The tiger-striped towel hung sadly in the bathroom towel ring, it’s silver stripes half bleached and side seams bedraggled. I looked at this once cotton masterpiece, this towel I love, and realized — I should get rid of it. When I found this hand towel years ago at TJ Maxx for a “deal”, I was super excited to put it in my bathrooms. But here we are, many years later and it’s tattered and ready for the trash.
I, however, can’t let go. I feel silly even spending time thinking about this worn-out towel. Of course, the only reason I’m perseverating on this is that this tattered towel represents something deeper in me. Something crying out to be attended to.
I let myself concentrate on the towel. This towel owes me nothing. It’s served, the good soldier that it’s been, its full tour of duty. It has gathered the wet drops of my hands, my husband’s hands, the hands of my children, my children’s friends, my entire family. It has absorbed and dried, absorbed and dried. It’s been through 1000 spin cycles. It’s done its job. But I can’t let it go. Not just yet.
Why can’t I trash it? After all, I’m on Alejandra-inspired clean out mission and have already let go of things of far more material value. So, why do I insist on hanging on to this tiger-striped hand towel?
In this pause I realize something. This towel is my dream, it’s my hope, it’s my vision for my house and my family. I bought it when we first moved into our home 10 years ago, and in between it’s threads, lay the vision for what I wanted my family’s life to be.
It’s silly perhaps, but my heart breaks for this towel. I can’t throw it out. It would be throwing out my dream of where I want life to be. And life, knock wood, turned out relatively great. So what am I doing?
Maybe for us sensitive souls, letting go, even grieving the little things, is difficult. Yes, we feel so deeply and trust so completely. Grieving can be a sharp reminder that this world is an impermanent and fleeting thing. And that is uncomfortable.

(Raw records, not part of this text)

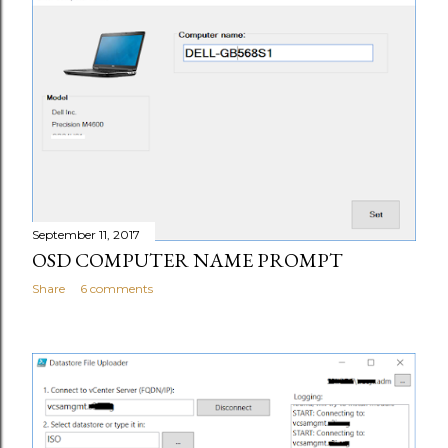
September 11, 2017
OSD COMPUTER NAME PROMPT
Share
6 comments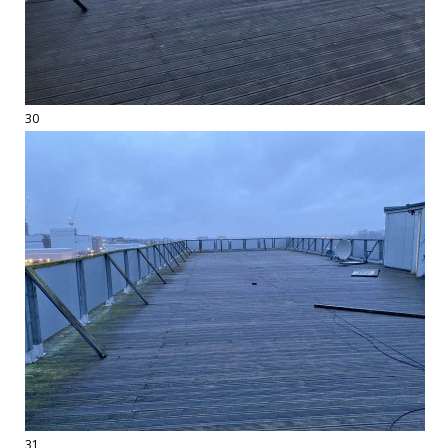
30
31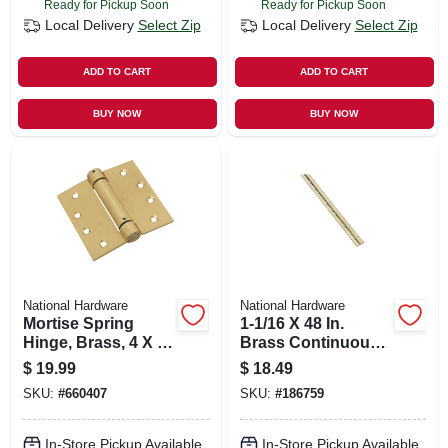
Ready for Pickup Soon
Ready for Pickup Soon
Local Delivery
Select Zip
Local Delivery
Select Zip
ADD TO CART
ADD TO CART
BUY NOW
BUY NOW
National Hardware
National Hardware
Mortise Spring
1-1/16 X 48 In.
Hinge, Brass, 4 X 4
Brass Continuous
In.
Hinge
$
19.99
$
18.49
SKU:
#
660407
SKU:
#
186759
In-Store Pickup Available
In-Store Pickup Available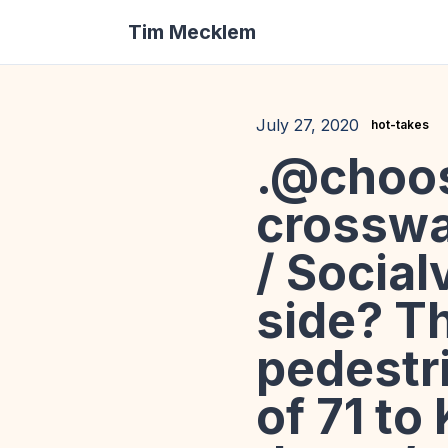
Tim Mecklem
July 27, 2020
hot-takes
.@choos
crosswa
/ Social
side? Th
pedestri
of 71 to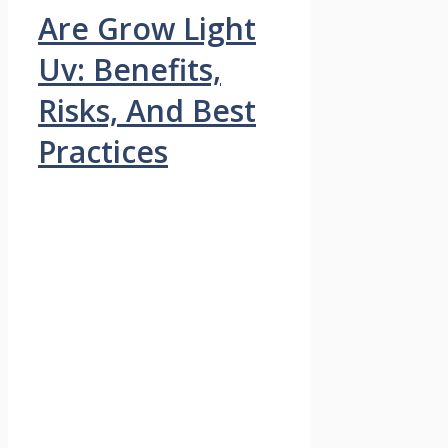
Are Grow Light
Uv: Benefits,
Risks, And Best
Practices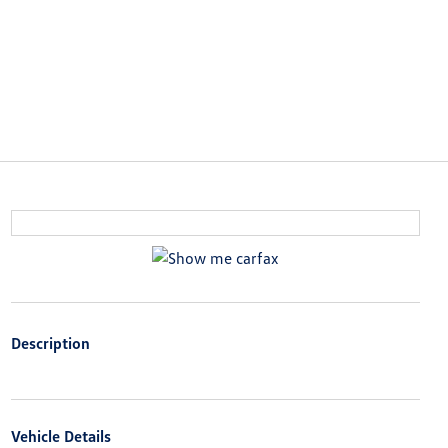
Description
Vehicle Details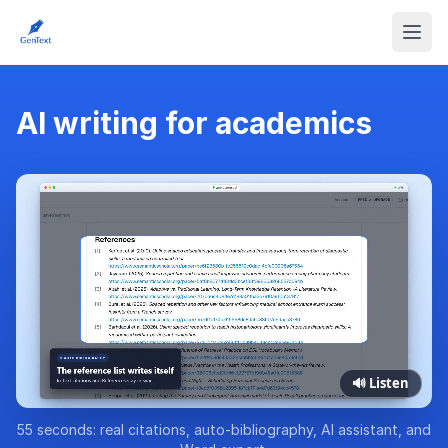
AI writing for academics
🔊 Listen
55 seconds: real citations, auto-bibliography, AI assistant, and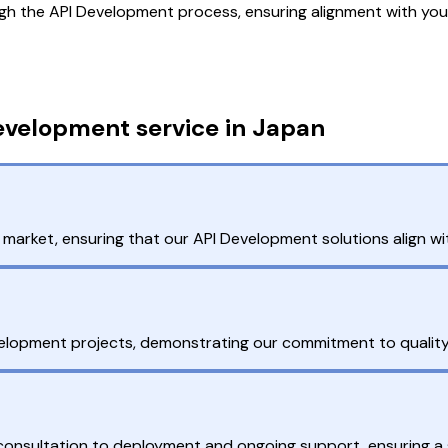
gh the API Development process, ensuring alignment with you
evelopment service in Japan
arket, ensuring that our API Development solutions align wit
velopment projects, demonstrating our commitment to quality
l consultation to deployment and ongoing support, ensuring a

So, I hold this soft, thread-bare towel in my hands. And I know it’s time. Time to hold the past in my heart and not in my palms. Time to grieve the loss of not just the towel, but the growth of my children (a healthy letting go), the aging of my mother, the growing older of myself and all those whom I love dearly. Yes, our relationships become more precious as we get along in this life, but some of the things that travel alongside the passing of time make us downright uneasy. Not just Not easy-but UNeasy– you know, the bristling feelings that accompany letting go of what we cherish.
There is no doubt that some people and certain things will always glisten in the substance of our souls, even if they’re no longer physically here. My dad no longer walks this earth with me, nor my Aunt Mary, or many of my relatives and friends whom I’ve had to say goodbye to way too soon. And so, no, I can’t hold their hands, or look into their soft beautiful eyes. But, if I’m paying close attention, I can hold their memory, the feeling of love they gave me, the feeling of our connection, somewhere deep in my heart. The tiger-striped towel may no longer rest on my gleaming chrome ring. But my memory that as a younger woman, I held a dream for my family –that will. Perhaps our task is to weave the threads of our hopes and love so completely into the fabric of our being. That way, when the physical expression fades or even disappears, the roots of the past still glow with meaning and depth in us.